A compter de l’année 2019, il est établi par de nombreux courriers envoyés par le bailleur à sa locataire que cette dernière n’a plus respecté les obligations mises à sa charge par le bail en n’entretenant pas son jardin, posant des caméras de surveillances dirigées vers les parties communes, causant de nombreuses nuisances au voisinage, en empêchant l’accès à son logement pour procéder à la réparation d’une fuite qui a eu des conséquences sur les parties communes et en ne réglant pas le loyer.

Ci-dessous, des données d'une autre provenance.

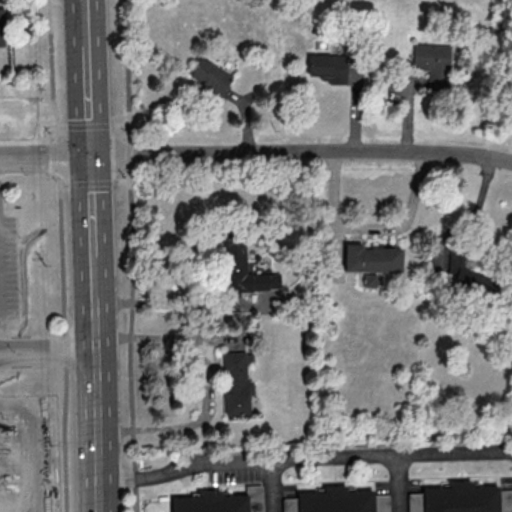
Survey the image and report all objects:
road: (84, 1)
road: (85, 25)
building: (3, 27)
building: (432, 63)
building: (328, 67)
building: (210, 76)
road: (88, 101)
road: (301, 151)
traffic signals: (90, 155)
road: (45, 157)
road: (91, 206)
road: (370, 230)
road: (60, 255)
road: (134, 255)
building: (371, 258)
building: (244, 269)
building: (467, 277)
road: (92, 287)
road: (268, 305)
road: (46, 341)
road: (46, 356)
road: (206, 376)
building: (235, 382)
road: (95, 414)
road: (37, 441)
road: (303, 460)
road: (397, 485)
road: (270, 487)
building: (460, 498)
building: (329, 500)
building: (219, 501)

Par acte d’huissier en date du 20 décembre 2024 la société d’habitation des Alpes a fait assigner devant le juge des contentieux de la protection du tribunal judiciaire de GRENOBLE, Madame [G] [S] aux fins de voir, avec le bénéfice de l’exécution provisoire :
— à titre principal prononcer la résiliation judiciaire du bail et à titre subsidiaire constater l’acquisition de la clause résolutoire d’expulsion insérée au bail,
— ordonner l’expulsion de Madame [G] [S] ainsi que tout occupant de son chef, au besoin avec le concours de la force publique,
— condamner la locataire à lui payer :
— la somme de 1999,98 euros à valoir sur l’arriéré des loyers arrêté au 22 octobre 2024,
— une indemnité d’occupation d’un montant égal au montant du loyer et des charges qui auraient été payés en l’absence de résiliation du bail et ce jusqu’à la libération effective des lieux,
— condamner Madame [G] [S] aux entiers dépens ainsi qu’au paiement de la somme de 500 euros en application de l’article 700 du Code de Procédure Civile.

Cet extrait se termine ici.